There is one thing in the present appropriation bills that we must not overlook--one reason for expedition. Under the setup which I arranged with the Budget this year, all of the construction programs in the Government carried the provision that the appropriations are immediately available. That was part of the whole employment setup, so that an expeditious passing of the appropriation bills all along the line in the construction work, which I think appears in at least five departments, will materially expedite our work in giving employment on public works of one kind of [or] another. So that if the leaders up there find a solution of the broad problem to get the bills immediately available, it will help us out on the unemployment side considerably.

That is all I have.

Q. Mr. President, what is the total of that construction fund again--the approximate total ?

THE PRESIDENT. Well, that is a little difficult to get at offhand. Construction funds embrace three different approaches. First, in the present budget sums which we are now expending. Second, are the emergency construction bills which have already passed and the authority is in the budget for 1932, in which we made the whole appropriation of the construction work immediately available. Now, if you combine all of those into the calendar year 1932 as to what the total, direct and indirect, construction expenditures will amount to--somewhere from $750 million to $775 million. As I have said before, that compares with the rate of about $275 million before the depression.

I made a statement for you just before Christmas 3 giving out an itemized statement of what those construction activities were likely to be. The appropriation bills--the deficiency bills--carry some further items. I don't know how much that would aggregate--about $25 million to $30 million.

DROUGHT RELIEF LEGISLATION

Q. Mr. President, if you will permit me to return to that relief bill, will the amount of it figure in the settlement ?

THE PRESIDENT. There is a discussion from $25 million to $15 million. It is not the amount we are worrying about--it is the question of important principle concerned. See 1930 volume, Item 423.

Q. Mr. President, in the matter of security, would that mean this year's crops could be adequate security?
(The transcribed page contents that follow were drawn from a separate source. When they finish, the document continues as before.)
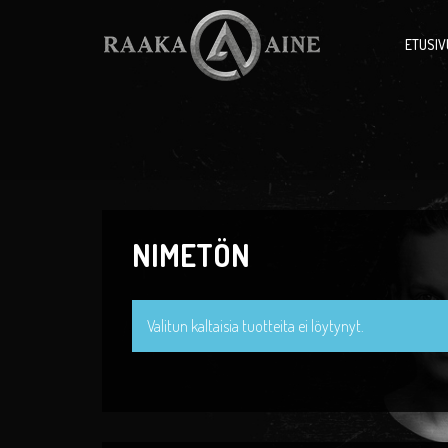
ETUSIV
NIMETÖN
Valitun kaltaisia tuotteita ei löytynyt.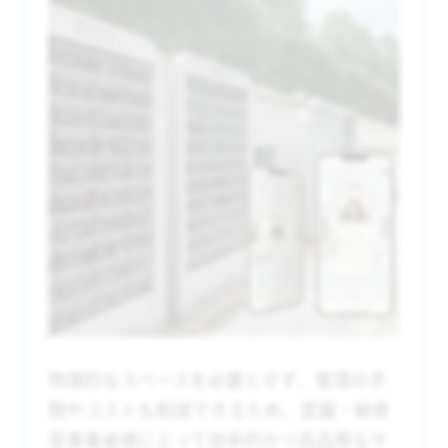
物理的なスペースを必要とせず、管理の手
間やコストも削減できるため、霊園・納骨
堂事業者様にとって効率的かつ高品質なサ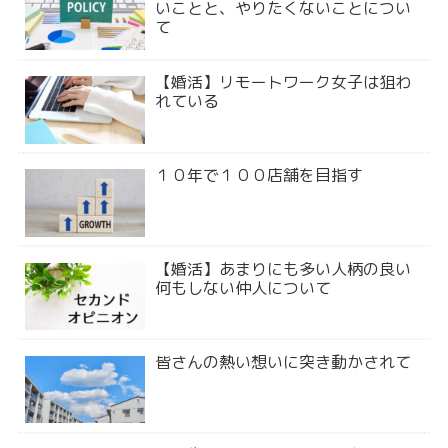
いことと、やりたくないことについ
て
【婚活】リモートワーク女子は狙わ
れている
１０年で１００店舗を目指す
【婚活】あまりにも多い人柄の良い
何もしない仲人について
皆さんの熱い想いに突き動かされて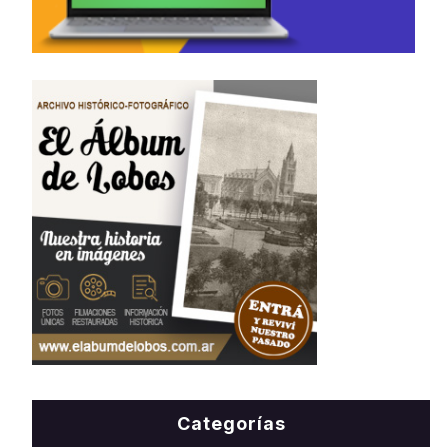
Categorías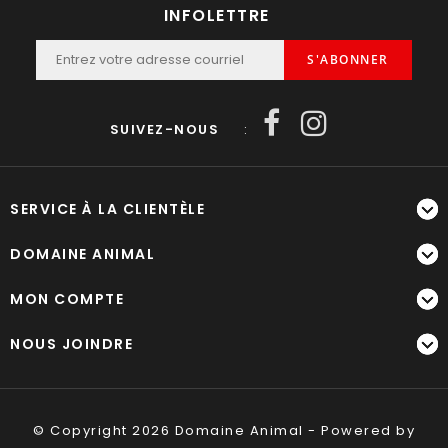
INFOLETTRE
S'ABONNER
SUIVEZ-NOUS
:
SERVICE À LA CLIENTÈLE
DOMAINE ANIMAL
MON COMPTE
NOUS JOINDRE
© Copyright 2026 Domaine Animal - Powered by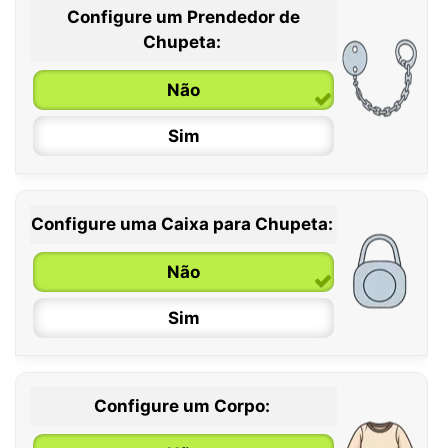
Configure um Prendedor de
0 / 6 meses
Chupeta:
6 / 36 meses
Não
Sim
Configure uma Caixa para Chupeta:
Não
Sim
Configure um Corpo: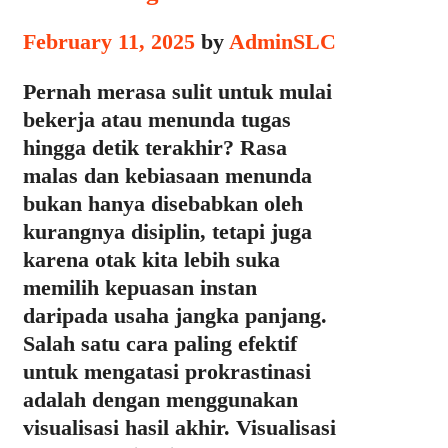
February 11, 2025
by
AdminSLC
Pernah merasa sulit untuk mulai
bekerja atau menunda tugas
hingga detik terakhir? Rasa
malas dan kebiasaan menunda
bukan hanya disebabkan oleh
kurangnya disiplin, tetapi juga
karena otak kita lebih suka
memilih kepuasan instan
daripada usaha jangka panjang.
Salah satu cara paling efektif
untuk mengatasi prokrastinasi
adalah dengan menggunakan
visualisasi hasil akhir. Visualisasi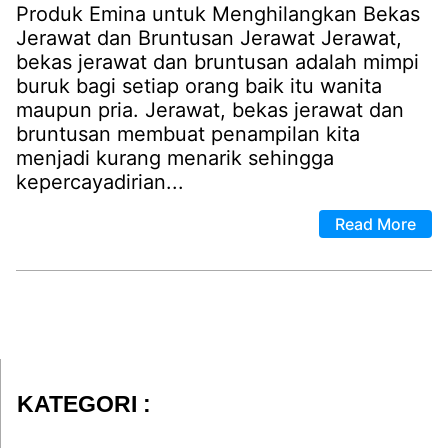
Produk Emina untuk Menghilangkan Bekas
Jerawat dan Bruntusan Jerawat Jerawat,
bekas jerawat dan bruntusan adalah mimpi
buruk bagi setiap orang baik itu wanita
maupun pria. Jerawat, bekas jerawat dan
bruntusan membuat penampilan kita
menjadi kurang menarik sehingga
kepercayadirian...
Read More
KATEGORI :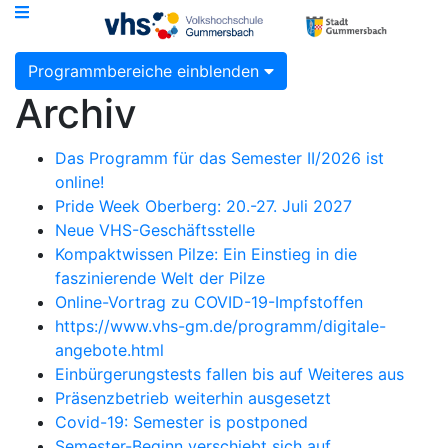
Programmbereiche einblenden
Archiv
Das Programm für das Semester II/2026 ist
online!
Pride Week Oberberg: 20.-27. Juli 2027
Neue VHS-Geschäftsstelle
Kompaktwissen Pilze: Ein Einstieg in die
faszinierende Welt der Pilze
Online-Vortrag zu COVID-19-Impfstoffen
https://www.vhs-gm.de/programm/digitale-
angebote.html
Einbürgerungstests fallen bis auf Weiteres aus
Präsenzbetrieb weiterhin ausgesetzt
Covid-19: Semester is postponed
Semester-Beginn verschiebt sich auf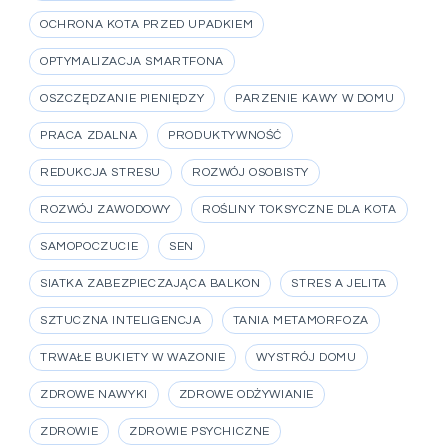
OCHRONA KOTA PRZED UPADKIEM
OPTYMALIZACJA SMARTFONA
OSZCZĘDZANIE PIENIĘDZY
PARZENIE KAWY W DOMU
PRACA ZDALNA
PRODUKTYWNOŚĆ
REDUKCJA STRESU
ROZWÓJ OSOBISTY
ROZWÓJ ZAWODOWY
ROŚLINY TOKSYCZNE DLA KOTA
SAMOPOCZUCIE
SEN
SIATKA ZABEZPIECZAJĄCA BALKON
STRES A JELITA
SZTUCZNA INTELIGENCJA
TANIA METAMORFOZA
TRWAŁE BUKIETY W WAZONIE
WYSTRÓJ DOMU
ZDROWE NAWYKI
ZDROWE ODŻYWIANIE
ZDROWIE
ZDROWIE PSYCHICZNE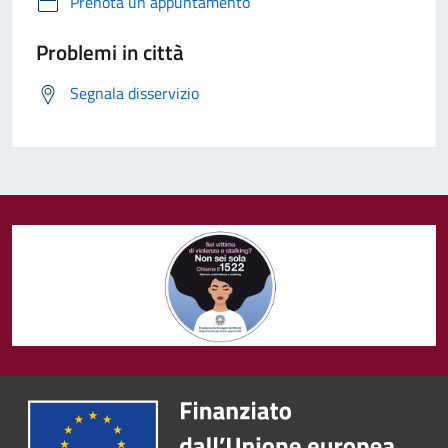
Prenota un appuntamento
Problemi in città
Segnala disservizio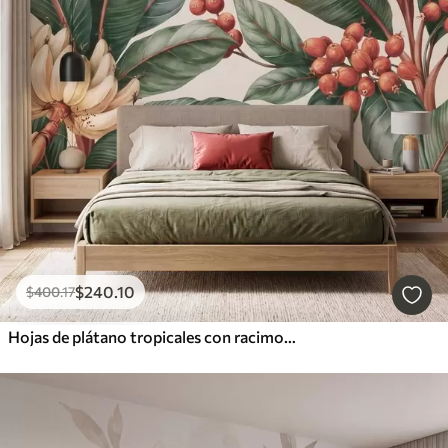
$
240
.10
$
400
.17
Hojas de plátano tropicales con racimos de bayas de café rojas, estilo acuarela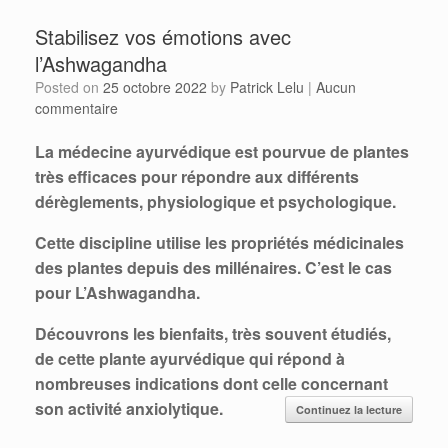
Stabilisez vos émotions avec
l’Ashwagandha
Posted on
25 octobre 2022
by
Patrick Lelu
|
Aucun
commentaire
La médecine ayurvédique est pourvue de plantes
très efficaces pour répondre aux différents
dérèglements, physiologique et psychologique.
Cette discipline utilise les propriétés médicinales
des plantes depuis des millénaires. C’est le cas
pour L’Ashwagandha.
Découvrons les bienfaits, très souvent étudiés,
de cette plante ayurvédique qui répond à
nombreuses indications dont celle concernant
son activité anxiolytique.
Continuez la lecture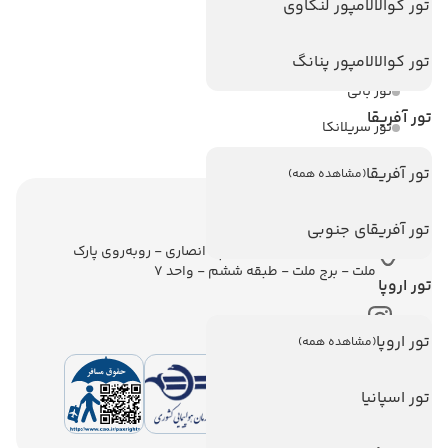
تور کوالالامپور لنکاوی
تور آنتالیا
تور پوکت
تور کوالالامپور پنانگ
تور بالی
تور آفریقا
تور سریلانکا
تور آفریقا
(مشاهده همه)
اطلاعات تماس
تور آفریقای جنوبی
تهران - ولیعصر - نبش کوچه انصاری - روبه‌روی پارک
ملت - برج ملت - طبقه ششم - واحد 7
تور اروپا
تور اروپا
(مشاهده همه)
تور اسپانیا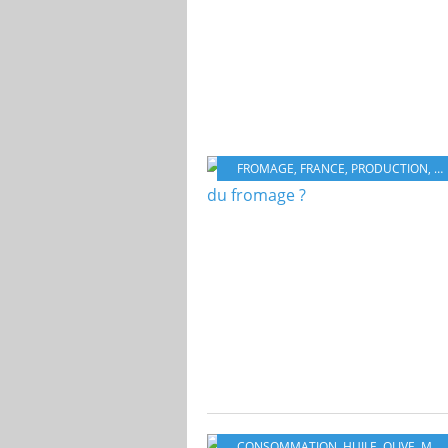
FROMAGE
,
FRANCE
,
PRODUCTION
,
E
CONSOMMATION
,
HUILE
,
OLIVE
,
MONDE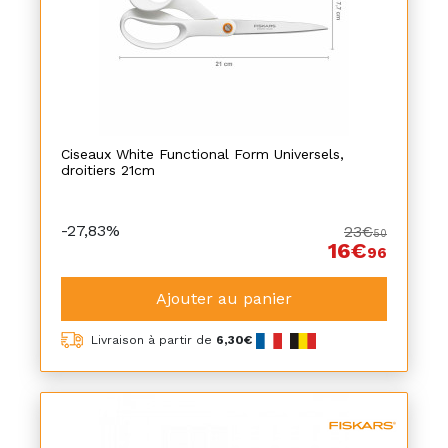
Ciseaux White Functional Form Universels,
droitiers 21cm
-27,83%
23€
50
16€
96
Ajouter au panier
Livraison à partir de
6,30€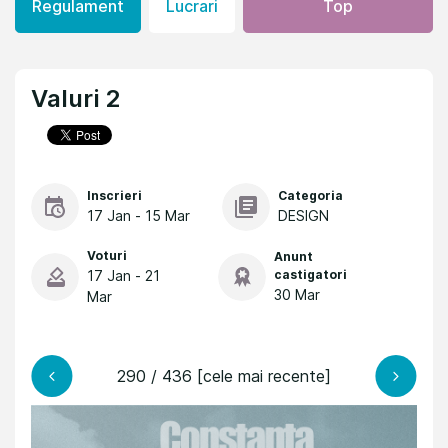
Regulament
Lucrari
Top
Valuri 2
Inscrieri
Categoria
17 Jan - 15 Mar
DESIGN
Voturi
Anunt
17 Jan - 21
castigatori
30 Mar
Mar
290 / 436 [cele mai recente]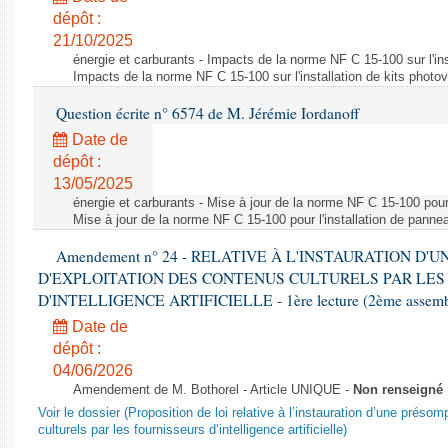
dépôt :
21/10/2025
énergie et carburants - Impacts de la norme NF C 15-100 sur l'ins
Impacts de la norme NF C 15-100 sur l'installation de kits photo
Question écrite n° 6574 de M. Jérémie Iordanoff
Date de
dépôt :
13/05/2025
énergie et carburants - Mise à jour de la norme NF C 15-100 pour 
Mise à jour de la norme NF C 15-100 pour l'installation de panne
Amendement n° 24 - RELATIVE À L'INSTAURATION D'
D'EXPLOITATION DES CONTENUS CULTURELS PAR LES
D'INTELLIGENCE ARTIFICIELLE - 1ère lecture (2ème assemblé
Date de
dépôt :
04/06/2026
Amendement de M. Bothorel - Article UNIQUE -
Non renseigné
Voir le dossier (Proposition de loi relative à l’instauration d’une présom
culturels par les fournisseurs d’intelligence artificielle)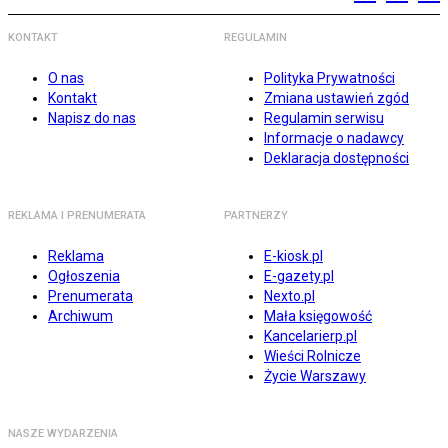
KONTAKT
REGULAMIN
O nas
Polityka Prywatności
Kontakt
Zmiana ustawień zgód
Napisz do nas
Regulamin serwisu
Informacje o nadawcy
Deklaracja dostępności
REKLAMA I PRENUMERATA
PARTNERZY
Reklama
E-kiosk.pl
Ogłoszenia
E-gazety.pl
Prenumerata
Nexto.pl
Archiwum
Mała księgowość
Kancelarierp.pl
Wieści Rolnicze
Życie Warszawy
NASZE WYDARZENIA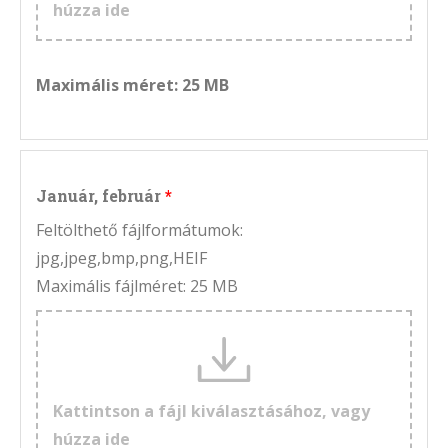
húzza ide
Maximális méret: 25 MB
Január, február
Feltölthető fájlformátumok:
jpg,jpeg,bmp,png,HEIF
Maximális fájlméret: 25 MB
Kattintson a fájl kiválasztásához, vagy
húzza ide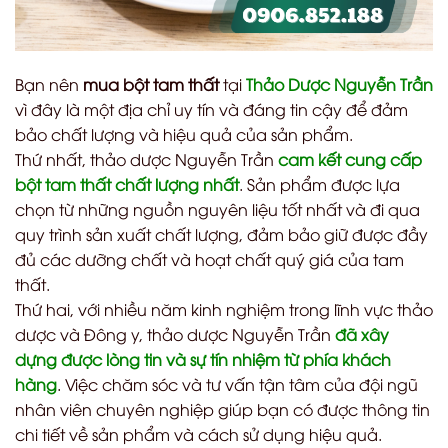
Bạn nên
mua bột tam thất
tại
Thảo Dược Nguyễn Trần
vì đây là một địa chỉ uy tín và đáng tin cậy để đảm
bảo chất lượng và hiệu quả của sản phẩm.
Thứ nhất, thảo dược Nguyễn Trần
cam kết cung cấp
bột tam thất chất lượng nhất
. Sản phẩm được lựa
chọn từ những nguồn nguyên liệu tốt nhất và đi qua
quy trình sản xuất chất lượng, đảm bảo giữ được đầy
đủ các dưỡng chất và hoạt chất quý giá của tam
thất.
Thứ hai, với nhiều năm kinh nghiệm trong lĩnh vực thảo
dược và Đông y, thảo dược Nguyễn Trần
đã xây
dựng được lòng tin và sự tín nhiệm từ phía khách
hàng
. Việc chăm sóc và tư vấn tận tâm của đội ngũ
nhân viên chuyên nghiệp giúp bạn có được thông tin
chi tiết về sản phẩm và cách sử dụng hiệu quả.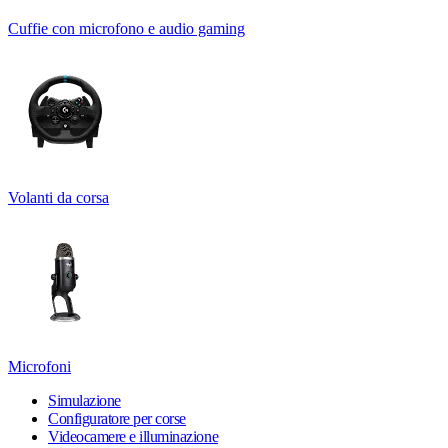
Cuffie con microfono e audio gaming
Volanti da corsa
Microfoni
Simulazione
Configuratore per corse
Videocamere e illuminazione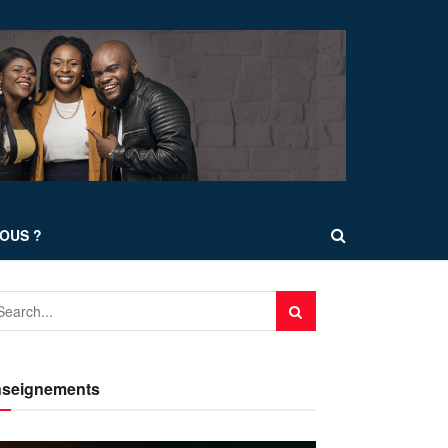
OUS ?
seignements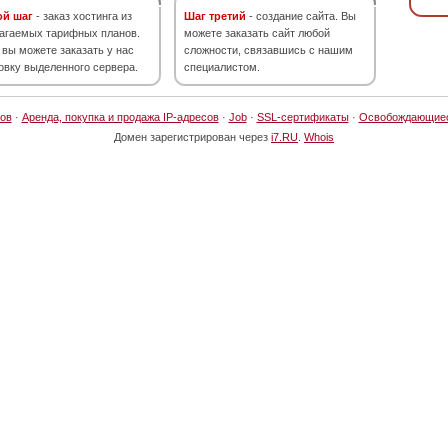
ой шаг
- заказ хостинга из
Шаг третий
- создание сайта. Вы
агаемых тарифных планов.
можете заказать сайт любой
 вы можете заказать у нас
сложности, связавшись с нашим
овку выделенного сервера.
специалистом.
ов
·
Аренда, покупка и продажа IP-адресов
·
Job
·
SSL-сертификаты
·
Освобождающие
Домен зарегистрирован через
i7.RU
.
Whois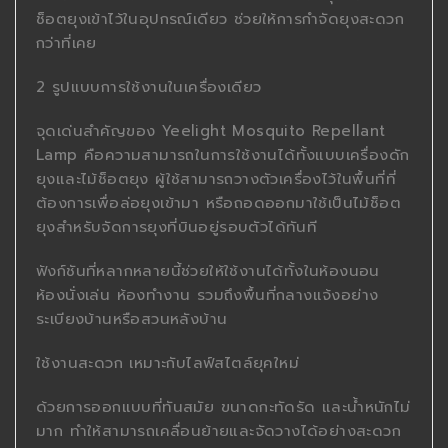
ช็อตยุงเข้าไว้ในอุปกรณ์เดียว ช่วยให้การกำจัดยุงสะดวก
กว่าที่เคย
2 รูปแบบการใช้งานในเครื่องเดียว
จุดเด่นสำคัญของ Yeelight Mosquito Repellant
Lamp คือความสามารถในการใช้งานได้ทั้งแบบเครื่องดัก
ยุงและไม้ช็อตยุง ผู้ใช้สามารถวางตัวเครื่องไว้ในพื้นที่ที่
ต้องการเพื่อล่อยุงเข้ามา หรือถอดออกมาใช้เป็นไม้ช็อต
ยุงสำหรับจัดการยุงที่บินอยู่รอบตัวได้ทันที
ฟังก์ชันที่หลากหลายนี้ช่วยให้ใช้งานได้ทั้งในห้องนอน
ห้องนั่งเล่น ห้องทำงาน รวมถึงพื้นที่กลางแจ้งอย่าง
ระเบียงบ้านหรือสวนหลังบ้าน
ใช้งานสะดวก เหมาะกับไลฟ์สไตล์ยุคใหม่
ด้วยการออกแบบที่ทันสมัย ขนาดกะทัดรัด และน้ำหนักไม่
มาก ทำให้สามารถเคลื่อนย้ายและจัดวางได้อย่างสะดวก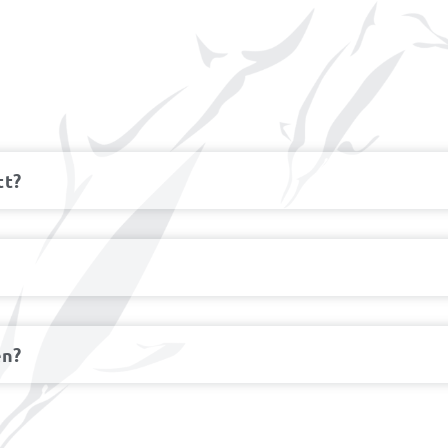
tt?
en?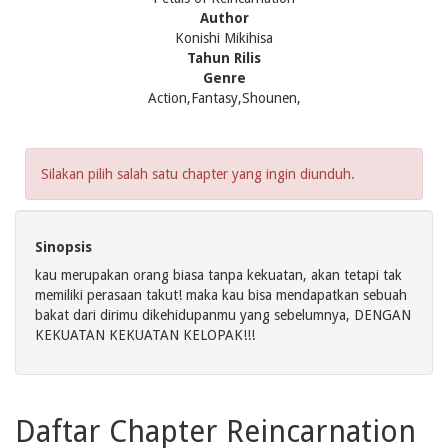
Author
Konishi Mikihisa
Tahun Rilis
Genre
Action,Fantasy,Shounen,
Silakan pilih salah satu chapter yang ingin diunduh.
Sinopsis
kau merupakan orang biasa tanpa kekuatan, akan tetapi tak
memiliki perasaan takut! maka kau bisa mendapatkan sebuah
bakat dari dirimu dikehidupanmu yang sebelumnya, DENGAN
KEKUATAN KEKUATAN KELOPAK!!!
Daftar Chapter Reincarnation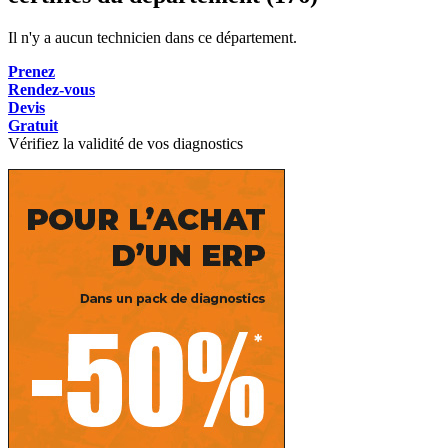
Il n'y a aucun technicien dans ce département.
Prenez
Rendez-vous
Devis
Gratuit
Vérifiez la validité de vos diagnostics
THE PRESIDENT. That is a complex question. In the $45 million the loans are secured on this next year's crop. It does not follow that the loans made by the agricultural credit corporations are dependent entirely on the crop. They may be for other purposes than that. The agricultural credit corporations happened to be an avenue of financing of wider dimensions, and that is one object of opening up that avenue of crop loans on a wider and more substantial basis.

Note: President Hoover's one hundred seventy-second news conference was held in the White House at 4 p.m. on Thursday, February 5, 1931.